On Thu, Jan 22, 2015 at 11:27:59AM -0800, Andy Lutomirski wrote:
> The Witcher 2 did something like this to allocate a TLS segment index:
>
> struct user_desc u_info;
> bzero(&u_info, sizeof(u_info));
> u_info.entry_number = (uint32_t)-1;
>
> syscall(SYS_set_thread_area, &u_info);
>
> Strictly speaking, this code was never correct. It should have set
> read_exec_only and seg_not_present to 1 to indicate that it wanted
> to find a free slot without putting anything there, or it should
> have put something sensible in the TLS slot if it wanted to allocate
> a TLS entry for real. The actual effect of this code was to
> allocate a bogus segment that could be used to exploit espfix.
>
> The set_thread_area hardening patches changed the behavior, causing
> set_thread_area to return -EINVAL and crashing the game.
>
> This changes set_thread_area to interpret this as a request to find
> a free slot and to leave it empty, which isn't *quite* what the game
> expects but should be close enough to keep it working.
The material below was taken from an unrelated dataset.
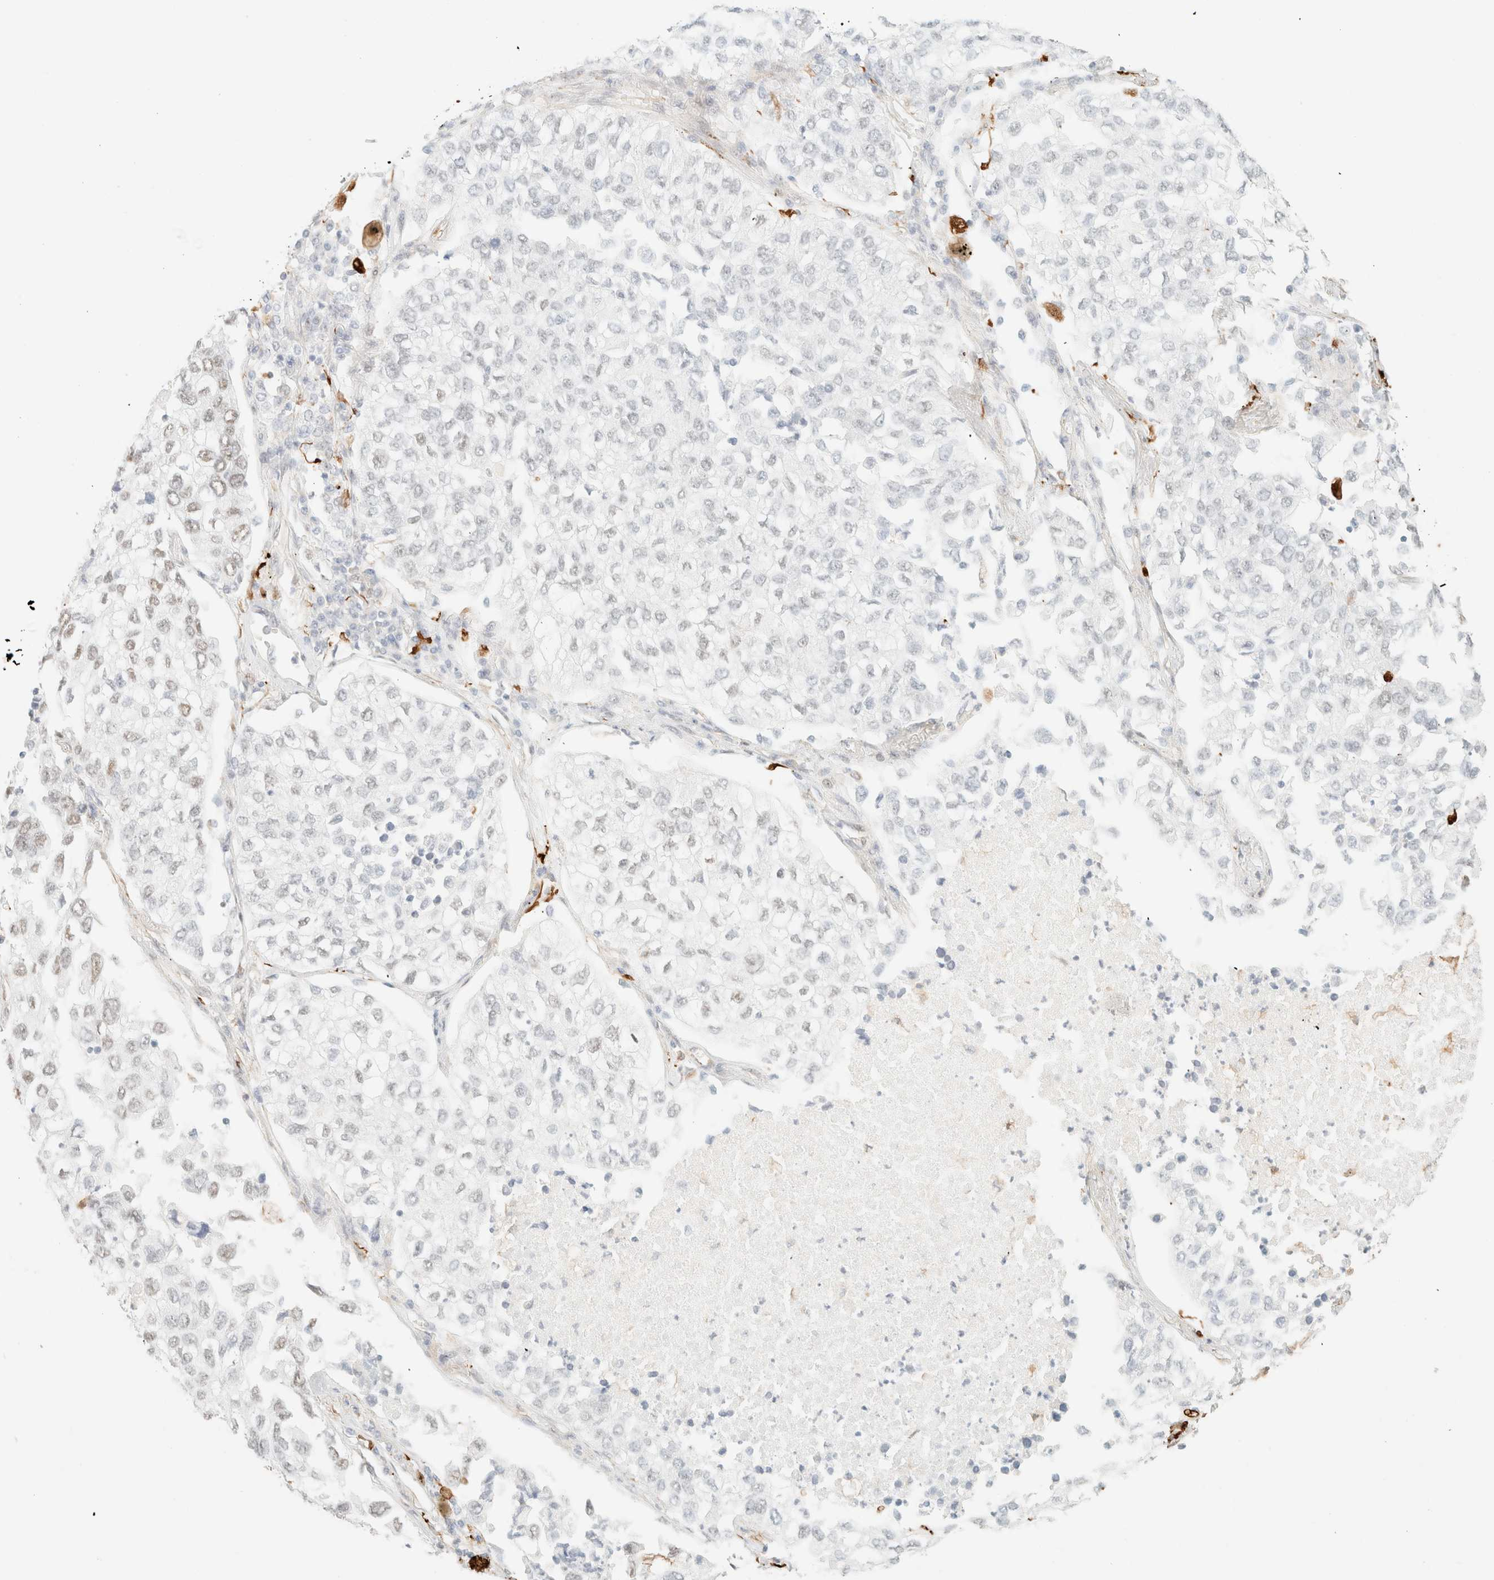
{"staining": {"intensity": "negative", "quantity": "none", "location": "none"}, "tissue": "lung cancer", "cell_type": "Tumor cells", "image_type": "cancer", "snomed": [{"axis": "morphology", "description": "Adenocarcinoma, NOS"}, {"axis": "topography", "description": "Lung"}], "caption": "Immunohistochemistry photomicrograph of neoplastic tissue: human adenocarcinoma (lung) stained with DAB (3,3'-diaminobenzidine) reveals no significant protein expression in tumor cells. (Brightfield microscopy of DAB (3,3'-diaminobenzidine) immunohistochemistry (IHC) at high magnification).", "gene": "ZSCAN18", "patient": {"sex": "male", "age": 63}}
In
> particular, using the code above to allocate two segments will
> allocate the same segment both times.
>
> According to FrostbittenKing on Github, this fixes The Witcher 2.
>
> If this somehow still causes problems, we could instead allocate
> a limit==0 32-bit data segment, but that seems rather ugly to me.
>
> Fixes: 41bdc78544b8 x86/tls: Validate TLS entries to protect espfix
> Signed-off-by: Andy Lutomirski <luto@...capital.net>
Shouldn't this also be CC:stable?
--
Regards/Gruss,
Boris.
ECO tip #101: Trim your mails when you reply.